A union spokesman said that of approximately 4,300 ballots counted Wednesday, 97.2 percent voted for the agreement, which also includes a total 7 percent in raises over the next two years. The contract is retroactive to to July 2 and expires June 30, 2018.
The deal with the 13,000-member Professional Engineers in California Government represents a win for Gov. Jerry Brown because the union agreed to start paying a percentage of salaries toward retiree medical care and other post-employment benefits. The contract incrementally increases the percentage employees kick in, starting with 0.5 percent in July 2017, culminating with 2 percent of pay in 2019, a year after the new pact expires.
The state will match the employees’ contributions to the retiree-benefits fund.
Engineers hired Jan. 1, 2016 and thereafter will have to work longer to qualify for retiree health benefits, according to the ratified contract’s terms. The future hires also will receive a smaller state subsidy for their insurance premiums when they retire.

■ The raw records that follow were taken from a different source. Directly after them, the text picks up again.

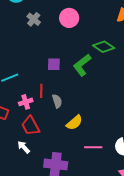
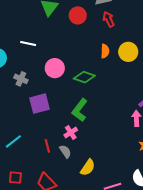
green diamond: (104, 47) -> (84, 77), moved
purple square: (54, 64) -> (39, 104), moved, size x1.5
pink cross: (26, 102) -> (71, 133), moved

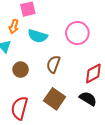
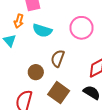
brown circle: (21, 70) -> (36, 72), moved

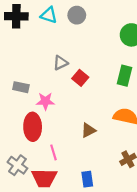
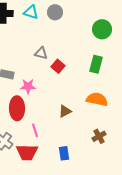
gray triangle: (60, 63) -> (41, 53), turned 40

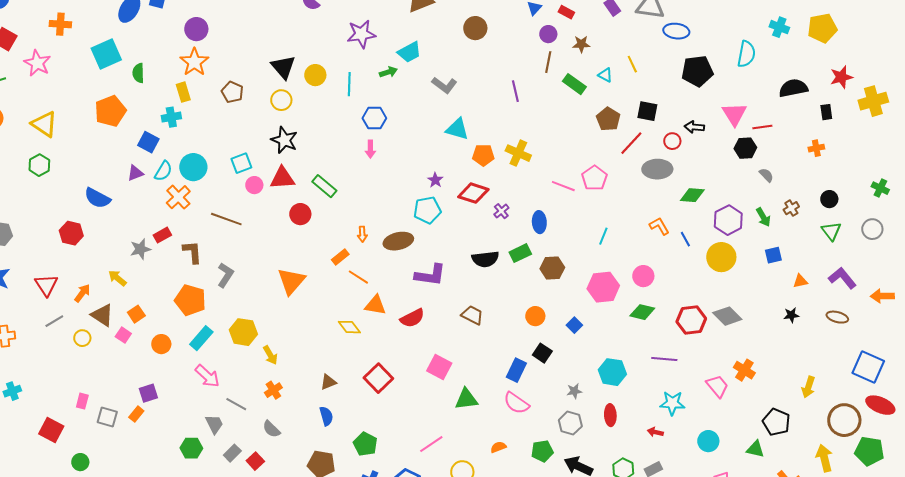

Brown has said that he wants similar changes in other labor agreements because the state faces an estimated $72 billion in long-term retiree medical costs. Unlike pensions, the government has set virtually nothing aside to defray the projected costs of those future bills, which are rapidly growing.
Most state labor groups will negotiate contracts next year. Managers and supervisors are excluded from bargaining, but the state generally imposes terms on them similar to those negotiated for the unionized employees they manage.
Unions representing craft and maintenance workers and correctional officers are working under contracts that expired last summer. The state scientists’ contract expired at the same time, but after union negotiators came to an agreement, the rank and file soundly rejected it.
Those unions are continuing to talk with the administration, although the Legislature won’t be able to approve funding for any agreements until lawmakers return in January. Contracts for more than a dozen bargaining units expire next summer.